There is increasing concern in Washington about rising crime rates (particularly violent crime in bigger cities), even if there isn’t much of a consensus about how to effectively address it. While crime and safety issues are mostly within the jurisdiction of state and local governments, federal action can be helpful. The issue is complicated by Second Amendment concerns. Most Democratic lawmakers see the rise in crime as gun-related with a need to address systemic social issues, while most Republicans cite underfunded local policing and lax prosecution as primary reasons. Congress did include some additional funding for police departments in the government funding bill, but more meaningful action on crime won’t happen until the differences cited above are reconciled in some way, something that will not happen in an election year.
The Last Word
The Last Word
Independent Legislature Theory.
On Monday, the Supreme Court declined to hear GOP challenges to the new congressional maps in Pennsylvania and North Carolina, which were determined by the states’ respective supreme courts.
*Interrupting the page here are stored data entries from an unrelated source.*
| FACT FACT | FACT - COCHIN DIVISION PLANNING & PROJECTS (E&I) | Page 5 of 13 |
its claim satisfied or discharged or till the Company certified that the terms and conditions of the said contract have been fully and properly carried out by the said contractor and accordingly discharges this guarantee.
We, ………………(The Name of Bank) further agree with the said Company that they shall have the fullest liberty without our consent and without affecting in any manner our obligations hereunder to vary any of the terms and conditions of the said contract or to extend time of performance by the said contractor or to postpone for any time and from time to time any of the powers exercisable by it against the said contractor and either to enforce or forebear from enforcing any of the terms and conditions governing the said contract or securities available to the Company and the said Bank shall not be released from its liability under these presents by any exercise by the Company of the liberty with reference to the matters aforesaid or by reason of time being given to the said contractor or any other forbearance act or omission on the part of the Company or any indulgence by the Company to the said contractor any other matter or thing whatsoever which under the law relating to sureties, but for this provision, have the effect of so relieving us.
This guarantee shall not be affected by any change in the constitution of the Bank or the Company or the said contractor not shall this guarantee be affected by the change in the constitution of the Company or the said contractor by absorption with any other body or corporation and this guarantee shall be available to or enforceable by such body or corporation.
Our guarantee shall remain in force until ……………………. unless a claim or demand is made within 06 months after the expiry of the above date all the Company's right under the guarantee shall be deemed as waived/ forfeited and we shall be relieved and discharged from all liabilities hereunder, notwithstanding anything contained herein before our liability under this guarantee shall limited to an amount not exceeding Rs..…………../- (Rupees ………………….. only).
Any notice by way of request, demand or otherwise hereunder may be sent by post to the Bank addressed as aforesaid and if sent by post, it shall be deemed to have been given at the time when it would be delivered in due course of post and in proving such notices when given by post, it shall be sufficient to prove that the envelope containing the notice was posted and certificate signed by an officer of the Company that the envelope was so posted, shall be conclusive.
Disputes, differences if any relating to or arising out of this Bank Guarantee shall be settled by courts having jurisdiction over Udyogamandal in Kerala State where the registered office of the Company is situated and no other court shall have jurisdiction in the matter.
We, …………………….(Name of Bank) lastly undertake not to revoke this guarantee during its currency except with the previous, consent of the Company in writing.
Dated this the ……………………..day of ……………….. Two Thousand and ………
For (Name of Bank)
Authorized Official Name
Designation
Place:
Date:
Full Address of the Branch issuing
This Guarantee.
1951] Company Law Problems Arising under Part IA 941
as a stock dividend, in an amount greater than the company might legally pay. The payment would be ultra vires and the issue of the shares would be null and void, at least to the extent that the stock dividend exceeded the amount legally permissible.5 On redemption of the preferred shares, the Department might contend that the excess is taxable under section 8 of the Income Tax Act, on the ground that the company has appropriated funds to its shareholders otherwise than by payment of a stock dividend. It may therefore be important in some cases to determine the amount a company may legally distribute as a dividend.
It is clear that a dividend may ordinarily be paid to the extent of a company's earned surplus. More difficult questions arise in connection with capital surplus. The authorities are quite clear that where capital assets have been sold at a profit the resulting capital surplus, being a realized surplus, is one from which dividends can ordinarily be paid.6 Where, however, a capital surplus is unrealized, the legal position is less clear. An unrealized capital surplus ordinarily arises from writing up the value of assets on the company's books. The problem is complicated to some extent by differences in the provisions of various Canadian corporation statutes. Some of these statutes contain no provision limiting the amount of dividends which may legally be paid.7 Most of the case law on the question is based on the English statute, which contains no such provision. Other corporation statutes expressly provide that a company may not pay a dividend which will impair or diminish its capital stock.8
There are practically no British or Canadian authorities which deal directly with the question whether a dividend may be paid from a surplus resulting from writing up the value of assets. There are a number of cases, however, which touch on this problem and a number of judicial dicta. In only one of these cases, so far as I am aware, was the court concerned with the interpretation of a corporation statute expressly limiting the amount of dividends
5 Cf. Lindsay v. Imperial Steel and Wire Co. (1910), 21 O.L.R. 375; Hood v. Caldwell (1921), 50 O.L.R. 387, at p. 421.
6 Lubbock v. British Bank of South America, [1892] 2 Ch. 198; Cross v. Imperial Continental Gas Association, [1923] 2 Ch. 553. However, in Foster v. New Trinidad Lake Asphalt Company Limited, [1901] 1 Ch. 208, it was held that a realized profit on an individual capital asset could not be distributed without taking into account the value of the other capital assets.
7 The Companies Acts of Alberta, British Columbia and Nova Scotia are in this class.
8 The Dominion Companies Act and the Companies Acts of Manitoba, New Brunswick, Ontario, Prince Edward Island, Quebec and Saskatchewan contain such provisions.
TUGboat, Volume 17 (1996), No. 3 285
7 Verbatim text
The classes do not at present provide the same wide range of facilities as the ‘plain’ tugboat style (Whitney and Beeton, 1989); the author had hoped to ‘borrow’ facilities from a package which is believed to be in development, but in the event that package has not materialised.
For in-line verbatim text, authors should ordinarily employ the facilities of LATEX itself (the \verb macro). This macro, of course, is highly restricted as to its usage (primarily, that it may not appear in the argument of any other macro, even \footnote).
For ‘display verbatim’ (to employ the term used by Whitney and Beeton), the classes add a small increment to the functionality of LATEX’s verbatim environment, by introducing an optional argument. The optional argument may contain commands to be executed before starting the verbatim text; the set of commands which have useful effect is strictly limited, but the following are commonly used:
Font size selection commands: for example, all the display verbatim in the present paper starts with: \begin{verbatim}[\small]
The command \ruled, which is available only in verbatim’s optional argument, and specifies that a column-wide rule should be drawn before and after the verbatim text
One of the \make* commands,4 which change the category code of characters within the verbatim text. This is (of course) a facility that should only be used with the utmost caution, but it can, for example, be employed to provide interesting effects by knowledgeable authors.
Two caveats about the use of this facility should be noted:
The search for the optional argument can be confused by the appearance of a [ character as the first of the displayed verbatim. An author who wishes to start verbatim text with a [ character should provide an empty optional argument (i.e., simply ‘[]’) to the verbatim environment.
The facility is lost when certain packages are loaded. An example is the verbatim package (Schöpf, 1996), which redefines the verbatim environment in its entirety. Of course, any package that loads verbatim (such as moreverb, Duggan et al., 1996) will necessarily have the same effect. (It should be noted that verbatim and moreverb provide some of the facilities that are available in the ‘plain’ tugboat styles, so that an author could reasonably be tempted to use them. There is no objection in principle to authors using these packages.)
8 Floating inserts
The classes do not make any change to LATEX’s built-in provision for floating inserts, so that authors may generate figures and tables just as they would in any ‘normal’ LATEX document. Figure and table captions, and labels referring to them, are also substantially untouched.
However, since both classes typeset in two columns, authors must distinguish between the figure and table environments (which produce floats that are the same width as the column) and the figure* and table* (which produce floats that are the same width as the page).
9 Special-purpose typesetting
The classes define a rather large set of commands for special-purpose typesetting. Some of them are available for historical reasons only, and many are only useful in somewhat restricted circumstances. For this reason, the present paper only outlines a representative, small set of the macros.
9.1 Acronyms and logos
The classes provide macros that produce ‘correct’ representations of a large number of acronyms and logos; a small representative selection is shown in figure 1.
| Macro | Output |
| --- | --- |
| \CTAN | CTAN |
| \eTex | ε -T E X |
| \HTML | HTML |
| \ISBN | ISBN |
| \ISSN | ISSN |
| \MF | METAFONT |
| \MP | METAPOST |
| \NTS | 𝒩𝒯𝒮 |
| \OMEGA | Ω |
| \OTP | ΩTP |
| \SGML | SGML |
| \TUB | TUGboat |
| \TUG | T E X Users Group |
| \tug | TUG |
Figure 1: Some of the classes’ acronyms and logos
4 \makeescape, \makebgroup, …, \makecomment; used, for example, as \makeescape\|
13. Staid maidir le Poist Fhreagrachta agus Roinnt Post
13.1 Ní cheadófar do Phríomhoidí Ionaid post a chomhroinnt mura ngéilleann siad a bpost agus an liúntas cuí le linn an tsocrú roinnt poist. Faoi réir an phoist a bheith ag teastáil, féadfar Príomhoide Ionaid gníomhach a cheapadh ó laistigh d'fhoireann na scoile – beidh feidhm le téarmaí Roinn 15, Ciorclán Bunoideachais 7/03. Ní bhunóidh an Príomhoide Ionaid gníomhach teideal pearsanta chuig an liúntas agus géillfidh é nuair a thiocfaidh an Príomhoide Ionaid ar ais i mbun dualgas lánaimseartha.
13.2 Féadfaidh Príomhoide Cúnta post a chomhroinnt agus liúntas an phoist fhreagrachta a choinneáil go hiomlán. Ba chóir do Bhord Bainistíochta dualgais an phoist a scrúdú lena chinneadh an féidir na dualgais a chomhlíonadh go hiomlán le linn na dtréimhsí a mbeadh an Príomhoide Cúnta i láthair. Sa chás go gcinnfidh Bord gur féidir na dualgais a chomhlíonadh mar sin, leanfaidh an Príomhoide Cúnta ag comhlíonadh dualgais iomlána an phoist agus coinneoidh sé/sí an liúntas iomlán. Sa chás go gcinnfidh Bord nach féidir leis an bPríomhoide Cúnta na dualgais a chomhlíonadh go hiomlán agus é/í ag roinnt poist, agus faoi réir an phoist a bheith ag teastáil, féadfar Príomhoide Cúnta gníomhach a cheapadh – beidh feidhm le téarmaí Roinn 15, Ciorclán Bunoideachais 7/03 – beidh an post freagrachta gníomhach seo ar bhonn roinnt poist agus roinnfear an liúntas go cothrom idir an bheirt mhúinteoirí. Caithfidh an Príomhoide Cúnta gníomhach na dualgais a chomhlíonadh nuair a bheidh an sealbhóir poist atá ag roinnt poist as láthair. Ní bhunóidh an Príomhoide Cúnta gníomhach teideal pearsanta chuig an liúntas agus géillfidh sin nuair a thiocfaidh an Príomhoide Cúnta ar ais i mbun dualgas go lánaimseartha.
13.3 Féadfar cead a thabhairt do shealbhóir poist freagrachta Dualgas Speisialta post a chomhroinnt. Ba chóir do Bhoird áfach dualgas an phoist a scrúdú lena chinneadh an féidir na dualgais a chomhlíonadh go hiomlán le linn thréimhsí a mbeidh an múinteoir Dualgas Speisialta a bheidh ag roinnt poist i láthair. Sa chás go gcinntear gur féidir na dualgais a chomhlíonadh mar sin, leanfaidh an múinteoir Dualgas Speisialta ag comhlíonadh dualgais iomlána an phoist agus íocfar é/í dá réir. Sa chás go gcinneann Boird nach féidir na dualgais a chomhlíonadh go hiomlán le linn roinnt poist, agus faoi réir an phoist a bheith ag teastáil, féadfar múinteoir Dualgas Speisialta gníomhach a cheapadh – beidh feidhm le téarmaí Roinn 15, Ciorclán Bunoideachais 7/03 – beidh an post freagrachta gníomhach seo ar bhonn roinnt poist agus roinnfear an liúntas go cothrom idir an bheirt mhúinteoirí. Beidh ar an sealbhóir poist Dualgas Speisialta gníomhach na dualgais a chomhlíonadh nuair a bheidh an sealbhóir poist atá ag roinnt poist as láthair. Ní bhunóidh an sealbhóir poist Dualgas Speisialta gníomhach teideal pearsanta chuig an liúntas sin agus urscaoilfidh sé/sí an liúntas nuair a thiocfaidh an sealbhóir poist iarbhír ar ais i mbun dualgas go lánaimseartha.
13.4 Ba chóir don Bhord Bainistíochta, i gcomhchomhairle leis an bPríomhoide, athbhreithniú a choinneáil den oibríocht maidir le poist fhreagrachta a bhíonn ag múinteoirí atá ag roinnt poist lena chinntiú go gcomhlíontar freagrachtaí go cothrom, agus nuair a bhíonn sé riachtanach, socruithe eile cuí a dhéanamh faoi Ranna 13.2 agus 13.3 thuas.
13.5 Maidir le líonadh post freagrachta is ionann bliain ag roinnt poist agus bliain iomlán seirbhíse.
The maps were being challenged primarily under the “independent legislature” theory. That theory, which has its roots in the 2000 election recount in Florida, argues that legislators have the ultimate power over elections in their states and that state courts have limited or no ability to check it. While the Supreme Court declined to hear the cases, it is notable that its reason for doing so was on procedural grounds and not merit. In fact, at least four Justices (Alito, Gorsuch, Kavanaugh and Thomas) were somewhat favorable toward the theory underlying the challenges. Were this theory to be validated by the Supreme Court, it would drastically change the political landscape. Legislatures would no longer have to compromise with the governor when drawing new district lines at the state and federal level. It even could change the way in which electors are chosen for the electoral college. All eyes will be on Chief Justice Roberts and Justice Barrett as the deciding votes when a similar case comes before the Supreme Court again.